Zwar scheiterte die Revolution schon nach eineinhalb Jahren, doch sind die Leitideen der 1848er wichtig für die Entwicklung eines demokratischen Deutschlands. Der Ausstellungsbereich streift weitere historische Revolutionen und macht auf zeiten-übergreifende Strukturen aufmerksam, gegen die sich Menschen auflehnten. Einige davon zeigen sich noch heute und deshalb gilt: Die Zeit der Revolutionen ist längst nicht vorbei. 

Wie gestaltet sich das Gedenken in Potsdam heute? 

In Potsdam ist das Geburtshaus mit einer Gedenktafel des Künstlers Walter Bullert versehen, darin die „Max-Dortu-Schule“. Die Straße davor, ehemals Waisenhaustrasse, wurde in Dortustrasse umbenannt.

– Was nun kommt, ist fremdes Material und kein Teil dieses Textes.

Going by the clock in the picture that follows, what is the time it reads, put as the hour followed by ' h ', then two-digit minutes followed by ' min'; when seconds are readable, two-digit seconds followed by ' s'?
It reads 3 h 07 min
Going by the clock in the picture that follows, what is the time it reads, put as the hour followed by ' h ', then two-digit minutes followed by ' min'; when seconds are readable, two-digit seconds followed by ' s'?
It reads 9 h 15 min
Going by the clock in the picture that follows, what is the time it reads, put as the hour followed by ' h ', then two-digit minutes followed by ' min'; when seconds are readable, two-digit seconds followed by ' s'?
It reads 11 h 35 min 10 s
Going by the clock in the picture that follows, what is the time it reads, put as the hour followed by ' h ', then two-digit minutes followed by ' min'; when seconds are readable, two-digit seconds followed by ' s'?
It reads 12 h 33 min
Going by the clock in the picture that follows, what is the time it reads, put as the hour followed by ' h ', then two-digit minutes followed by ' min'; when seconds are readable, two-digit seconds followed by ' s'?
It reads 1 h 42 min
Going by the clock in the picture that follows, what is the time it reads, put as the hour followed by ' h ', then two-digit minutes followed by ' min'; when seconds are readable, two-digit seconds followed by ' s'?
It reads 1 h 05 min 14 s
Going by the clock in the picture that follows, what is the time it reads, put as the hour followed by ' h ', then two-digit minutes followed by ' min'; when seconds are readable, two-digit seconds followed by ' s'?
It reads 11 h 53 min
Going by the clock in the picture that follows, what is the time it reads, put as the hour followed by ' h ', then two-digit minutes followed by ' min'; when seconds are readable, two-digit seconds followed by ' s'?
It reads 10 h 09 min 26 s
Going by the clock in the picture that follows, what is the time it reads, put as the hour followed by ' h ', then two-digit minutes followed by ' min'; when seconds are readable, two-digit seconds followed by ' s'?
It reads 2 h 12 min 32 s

Und – vielleicht das wichtigste Resultat im Rückblick auf Max Dortu – seit 2017 vergibt die Stadt Potsdam den „Max Dortu-Preis für Zivilcourage und gelebte Demokratie“. An den ersten beiden Preisverleihungen habe ich selbst als Hausherrin teilgenommen, denn sie fanden und finden alle zwei Jahre im Veranstaltungssaal des Potsdam Museums – Forum für Kunst und Geschichte statt – an dem viele Jahre als Direktorin gewirkt habe. 

Preisträger waren 2017 der Grünen-Politiker Hans-Christian Ströbele, 2019 die Crew-Mitglieder des Seenotrettungsschiffes IUVENTA. Die dritte Preisverleihung ging 2022 an den Würzburger Rechtsanwalt Chan-jo Jun, der sich als Sohn koreanischer Eltern seit vielen Jahren gegen die Verbreitung von Hasskommentaren und Hasshetze in den sozialen Netzwerken einsetzt. 

Die Stichwörter „Zivilcourage“ und „gelebte Demokratie“ sind in der jetzigen gesellschaftlichen und politischen Situation wichtiger denn je und somit der Einsatz für die Freiheit des Einzelnen und eine demokratisch verfasste Gesellschaft! 

Wir alle können und müssen mit unserem täglichen Engagement dazu beitragen!